# SOURCE INFORMATION:
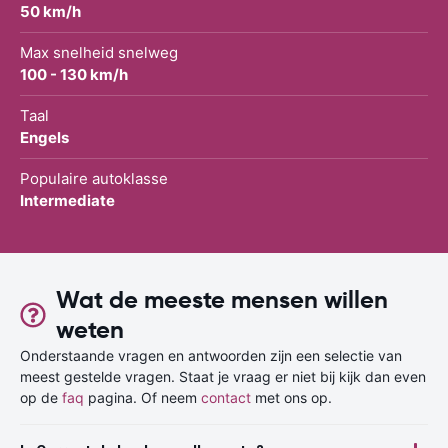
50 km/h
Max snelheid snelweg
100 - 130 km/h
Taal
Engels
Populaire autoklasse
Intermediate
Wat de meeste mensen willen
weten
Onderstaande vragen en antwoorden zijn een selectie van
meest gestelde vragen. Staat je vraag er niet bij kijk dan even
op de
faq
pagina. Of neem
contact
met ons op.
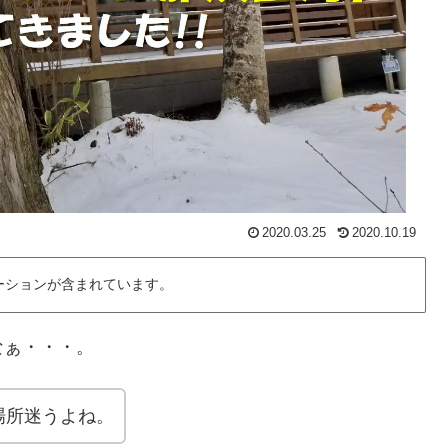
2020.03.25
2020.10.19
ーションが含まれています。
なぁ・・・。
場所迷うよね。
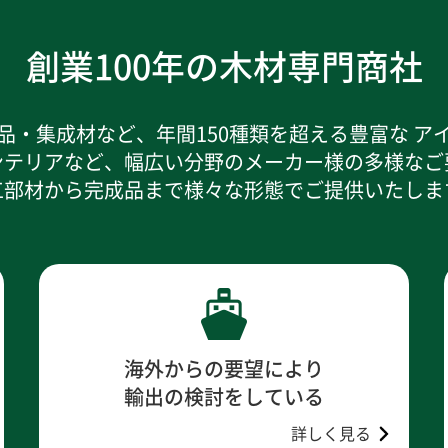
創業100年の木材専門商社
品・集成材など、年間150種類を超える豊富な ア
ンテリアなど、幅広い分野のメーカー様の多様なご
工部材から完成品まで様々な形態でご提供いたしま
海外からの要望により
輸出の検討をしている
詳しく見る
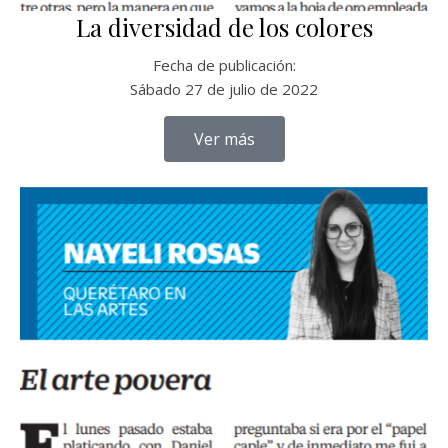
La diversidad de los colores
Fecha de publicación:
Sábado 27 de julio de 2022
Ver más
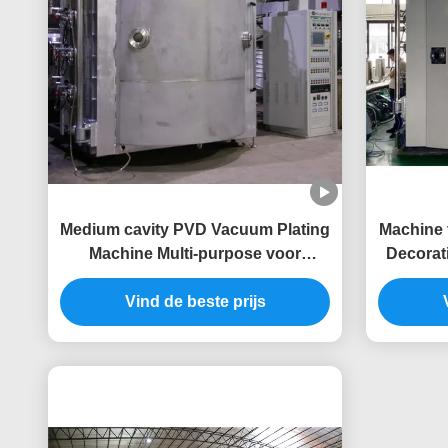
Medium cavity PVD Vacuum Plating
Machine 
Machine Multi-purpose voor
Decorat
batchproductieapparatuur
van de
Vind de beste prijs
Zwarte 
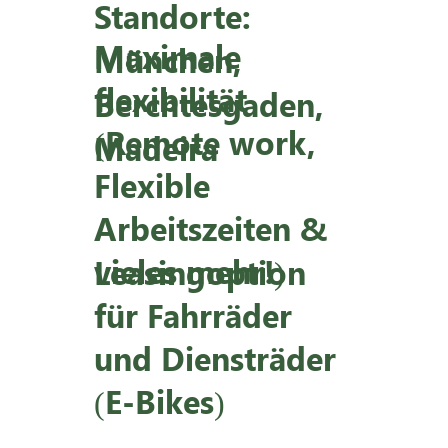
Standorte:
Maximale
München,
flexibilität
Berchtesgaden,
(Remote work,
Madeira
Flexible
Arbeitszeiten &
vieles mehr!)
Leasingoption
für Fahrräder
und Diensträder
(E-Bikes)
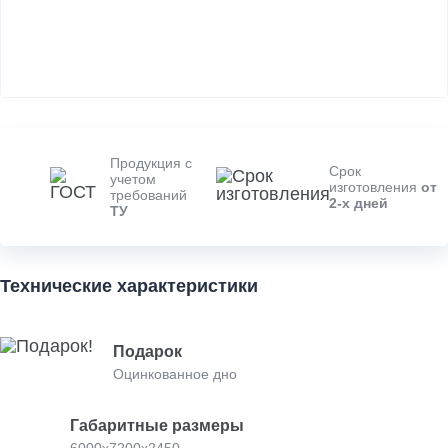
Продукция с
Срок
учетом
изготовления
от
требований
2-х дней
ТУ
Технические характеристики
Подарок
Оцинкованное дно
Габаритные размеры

# TRY IT:
Give the text of all the entries above as a JSON list of strings, one string per line, with blank lines left out. Leave the pictures out of the answer.

# YOUR SOLUTION:
[
  "50 km/h",
  "Max snelheid snelweg",
  "100 - 130 km/h",
  "Taal",
  "Engels",
  "Populaire autoklasse",
  "Intermediate",
  "Wat de meeste mensen willen",
  "weten",
  "Onderstaande vragen en antwoorden zijn een selectie van",
  "meest gestelde vragen. Staat je vraag er niet bij kijk dan even",
  "op de",
  "faq",
  "pagina. Of neem",
  "contact",
  "met ons op.",
  "2020.03.25",
  "2020.10.19",
  "ーションが含まれています。",
  "なぁ・・・。",
  "場所迷うよね。",
  "創業100年の木材専門商社",
  "品・集成材など、年間150種類を超える豊富な ア",
  "ンテリアなど、幅広い分野のメーカー様の多様なご",
  "工部材から完成品まで様々な形態でご提供いたしま",
  "海外からの要望により",
  "輸出の検討をしている",
  "詳しく見る",
  "La diversidad de los colores",
  "Fecha de publicación:",
  "Sábado 27 de julio de 2022",
  "Ver más",
  "Medium cavity PVD Vacuum Plating",
  "Machine ",
  "Machine Multi-purpose voor",
  "Decorat",
  "batchproductieapparatuur",
  "van de",
  "Vind de beste prijs",
  "Zwarte ",
  "Standorte:",
  "Maximale",
  "München,",
  "flexibilität",
  "Berchtesgaden,",
  "(Remote work,",
  "Madeira",
  "Flexible",
  "Arbeitszeiten &",
  "vieles mehr!)",
  "Leasingoption",
  "für Fahrräder",
  "und Diensträder",
  "(E-Bikes)",
  "Продукция с",
  "Срок",
  "учетом",
  "изготовления",
  "от",
  "требований",
  "2-х дней",
  "ТУ",
  "Технические характеристики",
  "Подарок",
  "Оцинкованное дно",
  "Габаритные размеры"
]